O documento “Uma década para Portugal”, escrito pelo grupo de economistas que colaboram com o PS, tem de ser lido e relido com muita atenção, não só porque a escrita é deficiente, mas sobretudo por conter uma proposta para a reforma das pensões que parece ter sido propositadamente camuflada.
Refiro-me à subsecção 4.2.2 (pp. 48-9), intitulada “Compromisso de apoio ao rendimento e redução de restrições de liquidez das famílias”, um título que não refere o essencial. Deixemos de lado o vocabulário da microeconomia convencional que sustenta a análise, baseada numa visão problemática da racionalidade dos seres humanos, e
vejamos onde quer chegar.
Muito mais que uma proposta de redução da TSU dos trabalhadores, tendo em vista o relançamento da economia portuguesa pela via do aumento do seu rendimento disponível, pretende-se reduzir as contribuições de trabalhadores com menos de 60 anos, entre 2016 e 2018, para fazer um “ajustamento das pensões num valor actuarialmente neutro para o sistema.”

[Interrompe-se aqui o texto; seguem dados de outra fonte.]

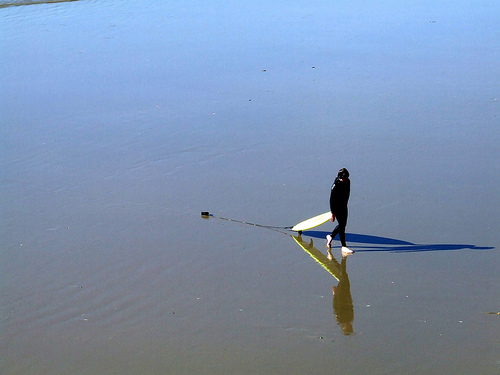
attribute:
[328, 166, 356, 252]
person — barefoot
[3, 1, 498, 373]
watered area — sandy, wet, brown sand, brown, water covered, still, bluer deeper, debris covered, edged, scattered with shell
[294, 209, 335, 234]
surfboard — yellow, being dragged, white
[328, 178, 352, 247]
wet suit — black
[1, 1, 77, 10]
land — small portion of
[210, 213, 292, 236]
rope — black, trailing behind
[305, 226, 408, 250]
shadow — cast by sun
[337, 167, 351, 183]
hair — dark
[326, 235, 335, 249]
foot — bare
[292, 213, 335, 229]
top — white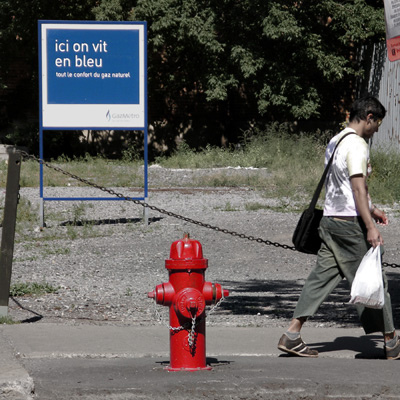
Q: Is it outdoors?
A: Yes, it is outdoors.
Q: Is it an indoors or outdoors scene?
A: It is outdoors.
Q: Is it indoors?
A: No, it is outdoors.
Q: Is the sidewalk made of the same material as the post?
A: No, the sidewalk is made of concrete and the post is made of metal.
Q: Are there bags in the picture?
A: Yes, there is a bag.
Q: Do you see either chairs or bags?
A: Yes, there is a bag.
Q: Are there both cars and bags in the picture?
A: No, there is a bag but no cars.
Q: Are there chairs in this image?
A: No, there are no chairs.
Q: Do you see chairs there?
A: No, there are no chairs.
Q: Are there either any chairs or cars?
A: No, there are no chairs or cars.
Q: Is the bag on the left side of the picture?
A: No, the bag is on the right of the image.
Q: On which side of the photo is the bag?
A: The bag is on the right of the image.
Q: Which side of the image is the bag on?
A: The bag is on the right of the image.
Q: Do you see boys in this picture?
A: No, there are no boys.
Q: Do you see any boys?
A: No, there are no boys.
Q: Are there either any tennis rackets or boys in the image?
A: No, there are no boys or tennis rackets.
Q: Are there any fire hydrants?
A: Yes, there is a fire hydrant.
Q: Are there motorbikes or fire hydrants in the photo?
A: Yes, there is a fire hydrant.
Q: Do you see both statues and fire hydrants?
A: No, there is a fire hydrant but no statues.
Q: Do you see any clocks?
A: No, there are no clocks.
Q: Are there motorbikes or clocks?
A: No, there are no clocks or motorbikes.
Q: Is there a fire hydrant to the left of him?
A: Yes, there is a fire hydrant to the left of the man.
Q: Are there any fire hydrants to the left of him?
A: Yes, there is a fire hydrant to the left of the man.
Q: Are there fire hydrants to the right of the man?
A: No, the fire hydrant is to the left of the man.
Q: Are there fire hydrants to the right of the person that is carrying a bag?
A: No, the fire hydrant is to the left of the man.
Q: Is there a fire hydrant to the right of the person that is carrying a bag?
A: No, the fire hydrant is to the left of the man.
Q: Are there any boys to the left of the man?
A: No, there is a fire hydrant to the left of the man.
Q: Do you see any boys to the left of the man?
A: No, there is a fire hydrant to the left of the man.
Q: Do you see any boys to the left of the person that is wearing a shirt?
A: No, there is a fire hydrant to the left of the man.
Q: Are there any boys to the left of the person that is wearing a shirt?
A: No, there is a fire hydrant to the left of the man.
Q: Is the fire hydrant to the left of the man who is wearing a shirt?
A: Yes, the fire hydrant is to the left of the man.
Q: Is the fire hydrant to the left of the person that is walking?
A: Yes, the fire hydrant is to the left of the man.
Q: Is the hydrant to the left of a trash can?
A: No, the hydrant is to the left of the man.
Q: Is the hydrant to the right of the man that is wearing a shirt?
A: No, the hydrant is to the left of the man.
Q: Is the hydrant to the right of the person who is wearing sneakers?
A: No, the hydrant is to the left of the man.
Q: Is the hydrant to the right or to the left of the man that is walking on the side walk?
A: The hydrant is to the left of the man.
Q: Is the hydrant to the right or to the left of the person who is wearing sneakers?
A: The hydrant is to the left of the man.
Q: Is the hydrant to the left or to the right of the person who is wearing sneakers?
A: The hydrant is to the left of the man.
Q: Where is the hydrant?
A: The hydrant is on the street.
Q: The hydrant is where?
A: The hydrant is on the street.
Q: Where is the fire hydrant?
A: The hydrant is on the street.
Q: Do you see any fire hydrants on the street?
A: Yes, there is a fire hydrant on the street.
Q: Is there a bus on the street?
A: No, there is a fire hydrant on the street.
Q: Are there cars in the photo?
A: No, there are no cars.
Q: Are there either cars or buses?
A: No, there are no cars or buses.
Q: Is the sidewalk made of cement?
A: Yes, the sidewalk is made of cement.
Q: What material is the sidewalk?
A: The sidewalk is made of cement.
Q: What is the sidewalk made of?
A: The sidewalk is made of concrete.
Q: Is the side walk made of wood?
A: No, the side walk is made of cement.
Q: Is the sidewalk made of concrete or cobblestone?
A: The sidewalk is made of concrete.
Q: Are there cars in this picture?
A: No, there are no cars.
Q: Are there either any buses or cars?
A: No, there are no cars or buses.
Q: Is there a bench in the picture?
A: No, there are no benches.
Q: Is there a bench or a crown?
A: No, there are no benches or crowns.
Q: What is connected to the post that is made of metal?
A: The chain is connected to the post.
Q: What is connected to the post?
A: The chain is connected to the post.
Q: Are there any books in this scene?
A: No, there are no books.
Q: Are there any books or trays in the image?
A: No, there are no books or trays.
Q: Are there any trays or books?
A: No, there are no books or trays.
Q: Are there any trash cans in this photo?
A: No, there are no trash cans.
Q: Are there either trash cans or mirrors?
A: No, there are no trash cans or mirrors.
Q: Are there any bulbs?
A: No, there are no bulbs.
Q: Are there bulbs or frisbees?
A: No, there are no bulbs or frisbees.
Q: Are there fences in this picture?
A: Yes, there is a fence.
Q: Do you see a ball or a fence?
A: Yes, there is a fence.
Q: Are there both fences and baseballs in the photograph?
A: No, there is a fence but no baseballs.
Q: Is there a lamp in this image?
A: No, there are no lamps.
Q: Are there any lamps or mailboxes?
A: No, there are no lamps or mailboxes.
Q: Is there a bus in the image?
A: No, there are no buses.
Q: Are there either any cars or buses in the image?
A: No, there are no buses or cars.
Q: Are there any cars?
A: No, there are no cars.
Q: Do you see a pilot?
A: No, there are no pilots.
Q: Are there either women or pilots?
A: No, there are no pilots or women.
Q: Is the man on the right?
A: Yes, the man is on the right of the image.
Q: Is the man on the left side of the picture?
A: No, the man is on the right of the image.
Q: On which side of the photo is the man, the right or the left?
A: The man is on the right of the image.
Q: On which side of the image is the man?
A: The man is on the right of the image.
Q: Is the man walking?
A: Yes, the man is walking.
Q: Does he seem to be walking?
A: Yes, the man is walking.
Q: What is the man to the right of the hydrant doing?
A: The man is walking.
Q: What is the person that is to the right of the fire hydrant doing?
A: The man is walking.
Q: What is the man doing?
A: The man is walking.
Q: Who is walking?
A: The man is walking.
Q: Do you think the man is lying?
A: No, the man is walking.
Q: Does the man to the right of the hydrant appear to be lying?
A: No, the man is walking.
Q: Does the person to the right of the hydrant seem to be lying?
A: No, the man is walking.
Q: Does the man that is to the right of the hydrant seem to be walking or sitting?
A: The man is walking.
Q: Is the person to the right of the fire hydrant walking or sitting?
A: The man is walking.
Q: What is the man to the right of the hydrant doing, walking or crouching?
A: The man is walking.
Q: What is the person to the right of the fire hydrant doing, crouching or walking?
A: The man is walking.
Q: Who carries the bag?
A: The man carries the bag.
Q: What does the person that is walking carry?
A: The man carries a bag.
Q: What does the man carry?
A: The man carries a bag.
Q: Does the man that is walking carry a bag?
A: Yes, the man carries a bag.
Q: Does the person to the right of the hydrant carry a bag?
A: Yes, the man carries a bag.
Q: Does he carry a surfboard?
A: No, the man carries a bag.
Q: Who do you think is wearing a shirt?
A: The man is wearing a shirt.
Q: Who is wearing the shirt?
A: The man is wearing a shirt.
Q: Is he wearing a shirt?
A: Yes, the man is wearing a shirt.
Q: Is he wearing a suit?
A: No, the man is wearing a shirt.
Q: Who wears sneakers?
A: The man wears sneakers.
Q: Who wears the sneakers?
A: The man wears sneakers.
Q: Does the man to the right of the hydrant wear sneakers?
A: Yes, the man wears sneakers.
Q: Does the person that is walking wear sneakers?
A: Yes, the man wears sneakers.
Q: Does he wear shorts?
A: No, the man wears sneakers.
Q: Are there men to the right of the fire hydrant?
A: Yes, there is a man to the right of the fire hydrant.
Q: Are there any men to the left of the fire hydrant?
A: No, the man is to the right of the fire hydrant.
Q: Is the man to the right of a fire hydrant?
A: Yes, the man is to the right of a fire hydrant.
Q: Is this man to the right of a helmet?
A: No, the man is to the right of a fire hydrant.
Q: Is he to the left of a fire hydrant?
A: No, the man is to the right of a fire hydrant.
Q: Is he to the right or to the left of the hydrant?
A: The man is to the right of the hydrant.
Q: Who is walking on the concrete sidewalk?
A: The man is walking on the side walk.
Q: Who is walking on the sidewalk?
A: The man is walking on the side walk.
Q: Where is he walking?
A: The man is walking on the sidewalk.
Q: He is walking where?
A: The man is walking on the sidewalk.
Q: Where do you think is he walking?
A: The man is walking on the sidewalk.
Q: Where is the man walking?
A: The man is walking on the sidewalk.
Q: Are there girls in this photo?
A: No, there are no girls.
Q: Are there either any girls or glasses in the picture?
A: No, there are no girls or glasses.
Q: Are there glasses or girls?
A: No, there are no girls or glasses.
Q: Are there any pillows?
A: No, there are no pillows.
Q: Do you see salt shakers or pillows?
A: No, there are no pillows or salt shakers.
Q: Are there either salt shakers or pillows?
A: No, there are no pillows or salt shakers.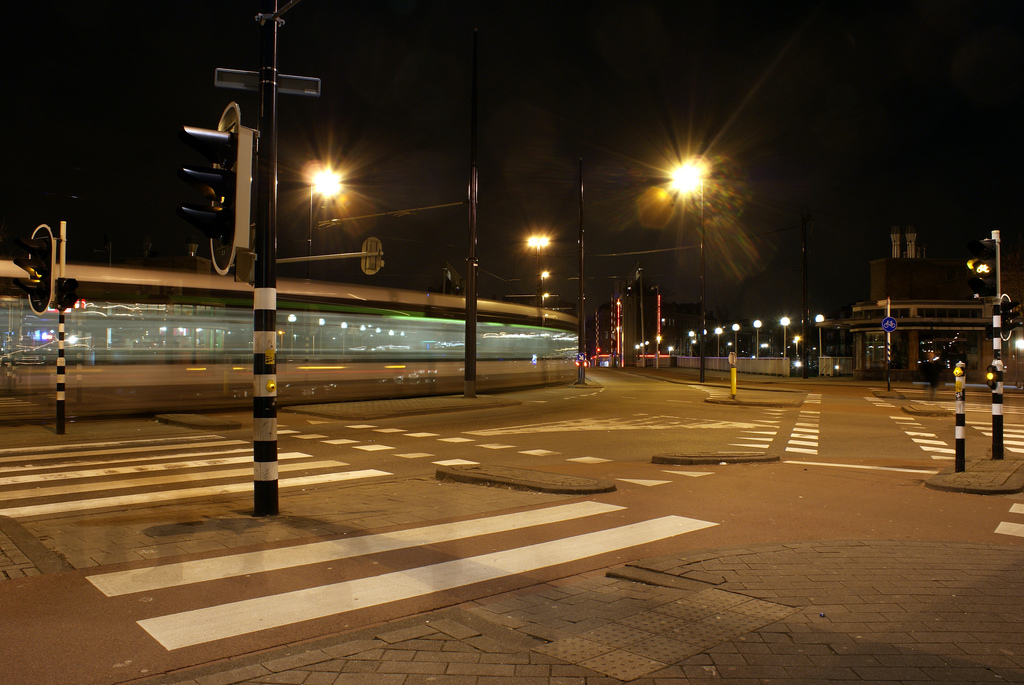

Assim, a proposta raciocina como se cada trabalhador tivesse uma conta na Segurança Social e, com esta
medida, visse transferida uma parte da sua pensão futura para o presente, ficando livre de decidir onde a vai gastar. Os mais necessitados consumirão o acréscimo do rendimento, o que estimula o crescimento. Os mais abonados
aplicarão o dinheiro “da forma que entendam mais profícua”.
Nada de novo. Foi uma medida desta natureza que Pinochet adoptou, com o apoio dos economistas formados em Chicago, para liquidar o sistema de pensões do Chile, no início dos anos 80. Aí, a mudança foi radical e concentrada no tempo porque se tratava de uma ditadura sanguinária. Contudo, o método é semelhante.
Repare-se que o texto afirma candidamente que “a medida não tem qualquer impacto nos actuais pensionistas, nem nas pensões a pagar nos próximos 5 anos, já que os trabalhadores com idade superior a 60 anos estão excluídos da medida.” Contudo, porque os descontos de um dado mês são receita para pagar as pensões desse mesmo mês, surge naturalmente a pergunta: e quem paga aos actuais pensionistas?
De forma implícita, a resposta está no último parágrafo: a medida “não tem impacto directo nas metas orçamentais, se enquadrada como reforma estrutural ao abrigo do Tratado Orçamental”. Sub-repticiamente, diz-se que os cerca de 1050 milhões de euros (muito subestimados, segundo Bagão Félix) de pensões correntes podem ser pagos com endividamento público, porque se trata de uma “reforma estrutural” acarinhada por Bruxelas.
Porque será que este endividamento não conta? A razão é simples: na perspectiva da UE, todas as medidas que
reduzam ao mínimo os sistemas públicos de pensões de base laboral são boas porque fazem a transição para um modelo radicalmente diferente: pensão pública muito reduzida e incerta porque ajustável à conjuntura, desligada dos salários,
calculada como se fosse uma “capitalização” individual das contribuições, a complementar com uma pensão privada, no caso das classes de maiores rendimentos.
Tal como no Chile, o Estado endivida-se para fazer a transição entre os dois modelos. Claro, como diz o texto (com sublinhado), não há “uma alteração do contrato existente com o trabalhador”. De facto não há, nem para os pensionistas actuais nem para os futuros: as pensões por repartição não são pagas na base de um contrato de direito privado, são uma instituição fundada na lei que sustentou o contrato social do pós-guerra e fez da Europa um capitalismo de rosto humano.
Representando o ponto de vista neoliberal, Pedro Romano (blogue “
Desvio Colossal”) regozija-se: “Tudo somado, só me resta dar os parabéns a quem teve a ideia. (...) Tudo isto sem ferir sensibilidades socialistas e contornando algumas das objecções políticas que seriam levantadas caso o framing fosse outro.” O acolhimento favorável desta medida em alguns sectores do “bloco central” é revelador. Se for incluída no programa eleitoral do PS, será penoso ver alguma esquerda continuar a defender entendimentos com este “socialismo”.